Teuscher Franziska · Nationalrat · Bern · Grüne Fraktion · 2012-12-03

Wortprotokoll

Ich habe diese Motion von unserem früheren Kollegen Josef Zisyadis übernommen. Der Bundesrat soll die Gesetzgebung so ändern, dass in der Schweiz Kriegsspielzeug weder hergestellt noch verkauft, noch eingeführt werden darf. Entsprechende Videospiele sollen auch verboten werden. Der Motionär begründet seinen Vorstoss mit der Kriegs- und Gewaltkultur, die heute im Alltag insbesondere auch bei Jugendlichen und Kindern omnipräsent ist. Beim Gebrauch von Kriegsspielzeug geht es also nicht um eine Privatangelegenheit einer Familie, sondern um eine soziale und ethische und schliesslich auch um eine politische Frage. Als Politikerinnen und Politiker müssen wir uns daher fragen, welche Gesellschaft wir wollen. Wir müssen uns im Zusammenhang mit Kriegsspielzeug Gedanken machen zum friedlichen Zusammenleben, zur Bedeutung von kriegerischen Auseinandersetzungen, zu psychischer Gesundheit, zur Handelsfreiheit und zum Verantwortungsbewusstsein des Staates und des Einzelnen.

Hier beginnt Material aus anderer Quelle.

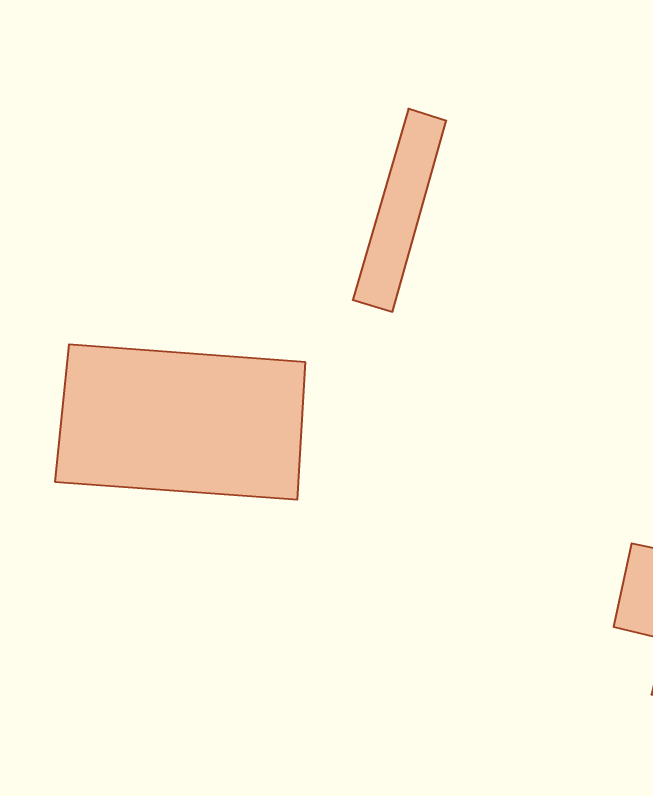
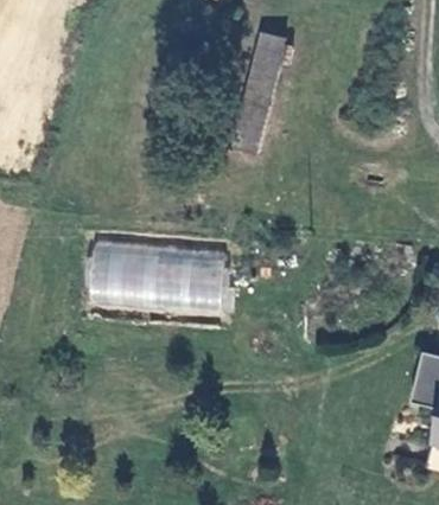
building: [353,109,446,312] -> [229,33,285,154]

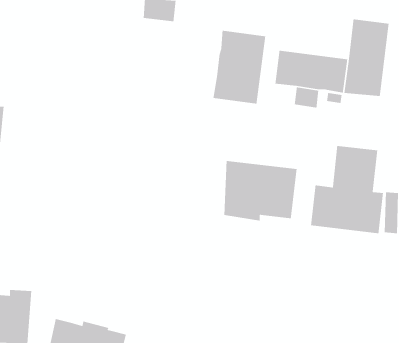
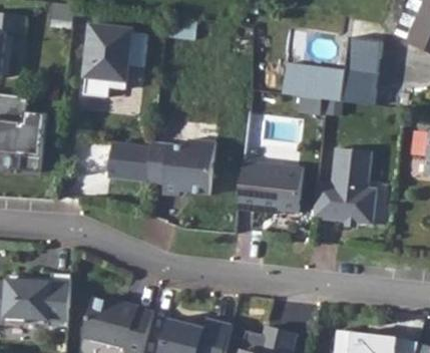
building: none -> [82,25,145,96]
building: [213,30,266,104] -> none
building: none -> [106,139,213,197]

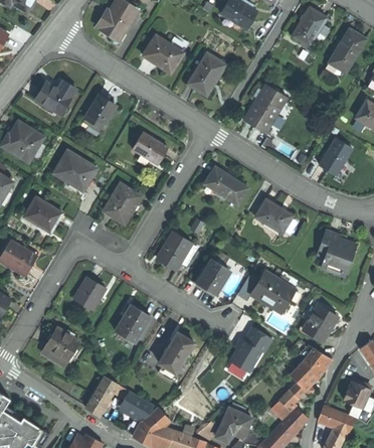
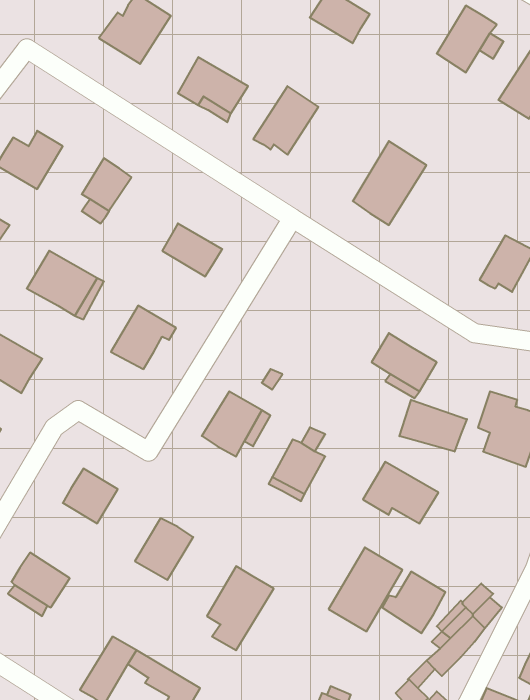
building: [203,167,247,204] -> none
building: none -> [399,400,467,452]
building: [300,307,337,343] -> [382,572,445,633]

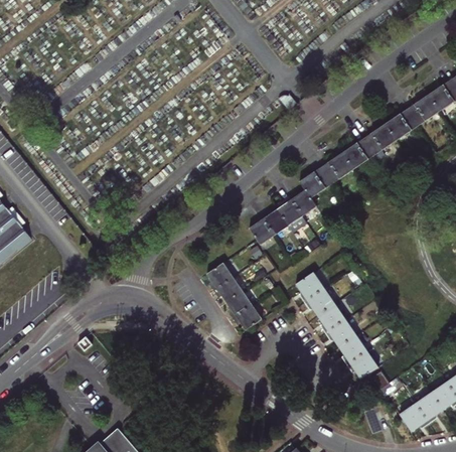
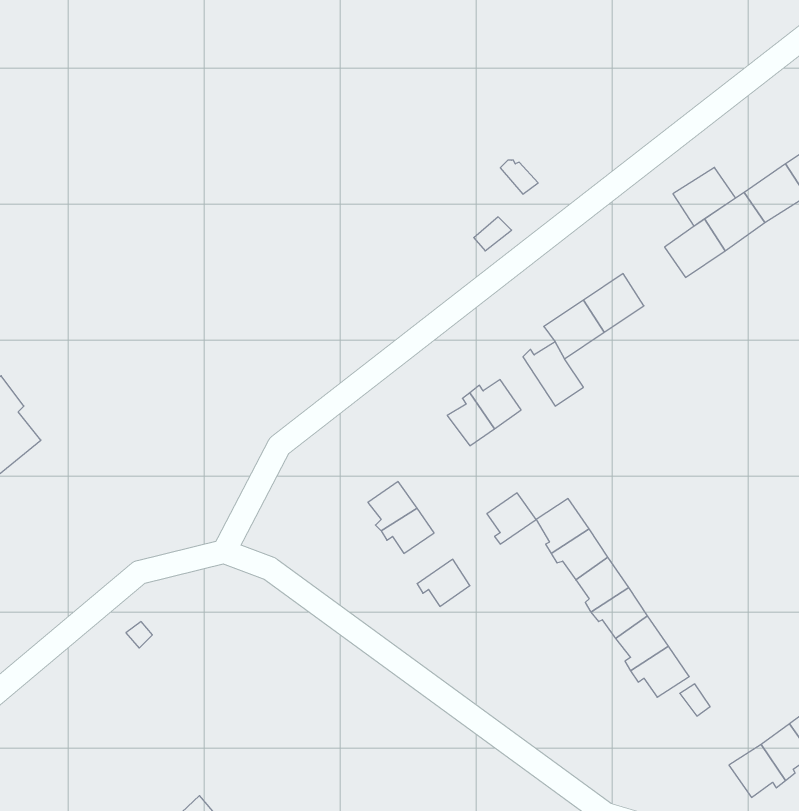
building: [342,138,375,169] -> [673,167,735,226]
building: [277,196,306,232] -> none
building: [225,290,252,317] -> [487,493,536,544]

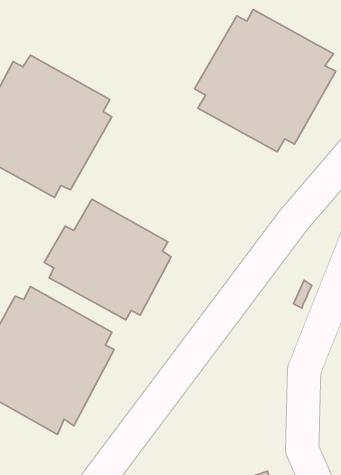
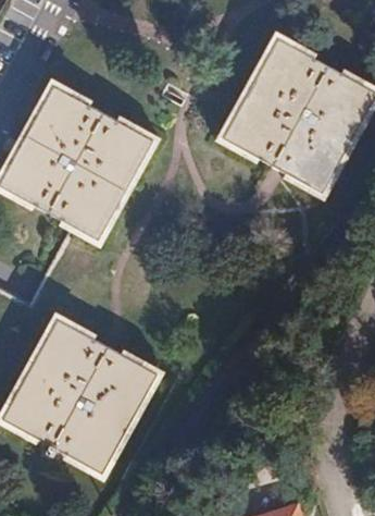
building: [44,199,171,320] -> none

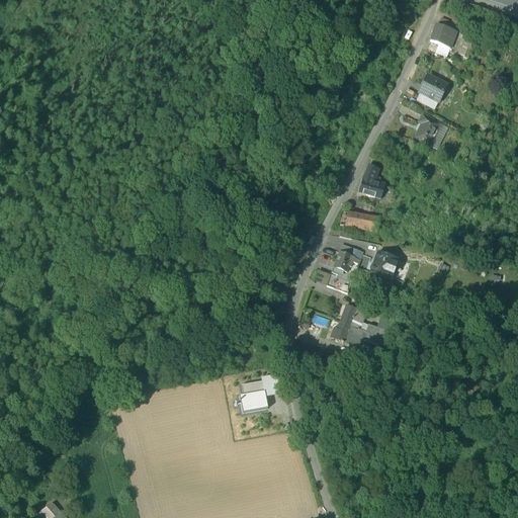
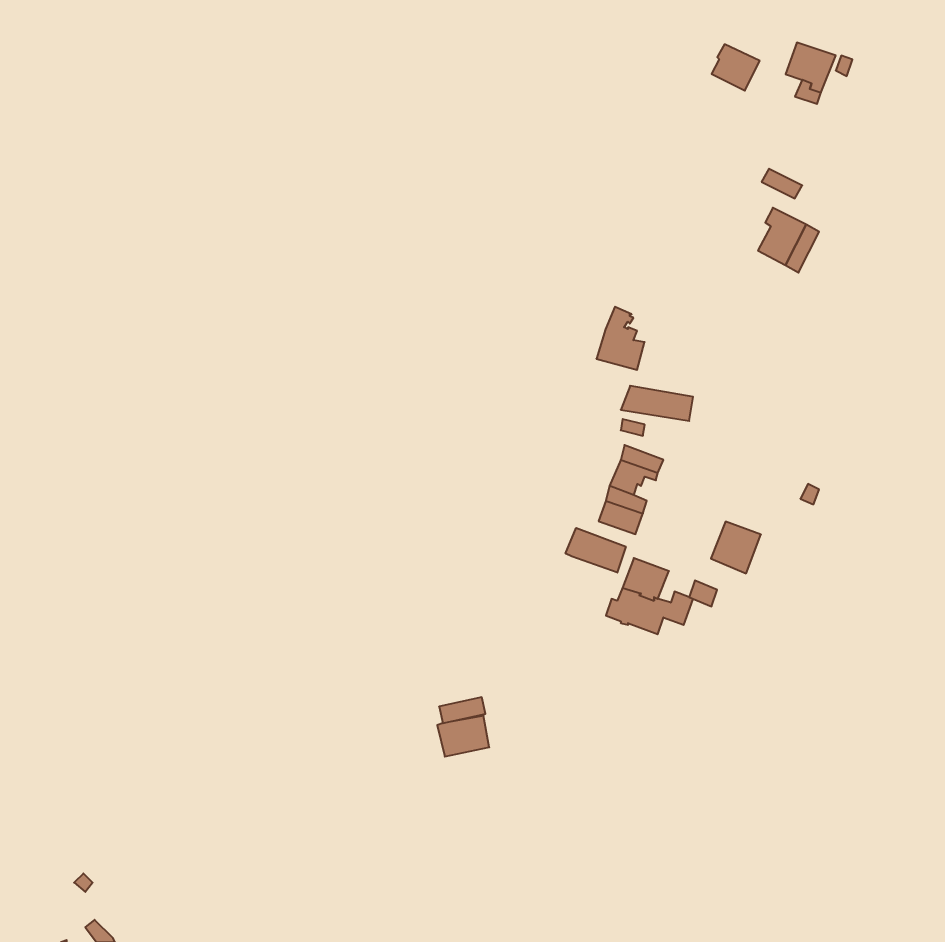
building: [421,76,447,101] -> [712,44,760,91]
building: [359,163,385,197] -> [596,307,645,370]
building: [371,251,399,279] -> [711,522,761,573]
building: none -> [566,528,626,573]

Der Bundesrat erwähnt in seiner Antwort, dass es aus wissenschaftlicher Sicht keine verlässlichen Belege gebe, dass Kriegsspielzeug die Entwicklung der Kinder automatisch gefährden oder hemmen würde. Das bestreiten der Motionär und ich auch nicht. Es ist nicht so, dass die Psyche eines Kindes oder allgemein eines Menschen durch eine lineare Beziehung beeinflusst wird; diese Beziehungen sind viel komplexer. Viele verschiedene Faktoren sind entscheidend, ob eine Person später einmal aggressiv wird oder nicht. Daher geben der Motionär und ich dem Bundesrat in seiner Haltung Recht.

Trotzdem erhalte ich die Motion aufrecht. Denn ich möchte festhalten: Kriegsspielzeug erzeugt zwar keine kriegerische Ideologie, aber es trägt und transportiert den Bazillus in sich. Eine friedfertige Gesellschaft hat kein Kriegsspielzeug nötig. Wenn aber das Produkt unnötig ist, wenn es gar zur Unterstützung negativer Verhaltensweisen dienen kann: Warum muss es dann hergestellt, verkauft und erworben werden? Die Debatte um Nutzen und Schaden von Kriegsspielzeug ist weder wissenschaftlich noch pädagogisch zu lösen, aber sie ist damit nicht unlösbar. Die Schweiz, welche im Zweckartikel der Bundesverfassung auf eine friedliche und gerechte Ordnung setzt, muss eigentlich überzeugt und sehr gut auf alles kriegerische Spielzeug verzichten können. Dieses Spielzeug dient nicht der Unterstützung unserer gesellschaftlichen Werte und fehlt daher unserer Gesellschaft auch nicht, wenn es nicht mehr zur Verfügung steht.

Ich bitte Sie daher, diese Motion anzunehmen.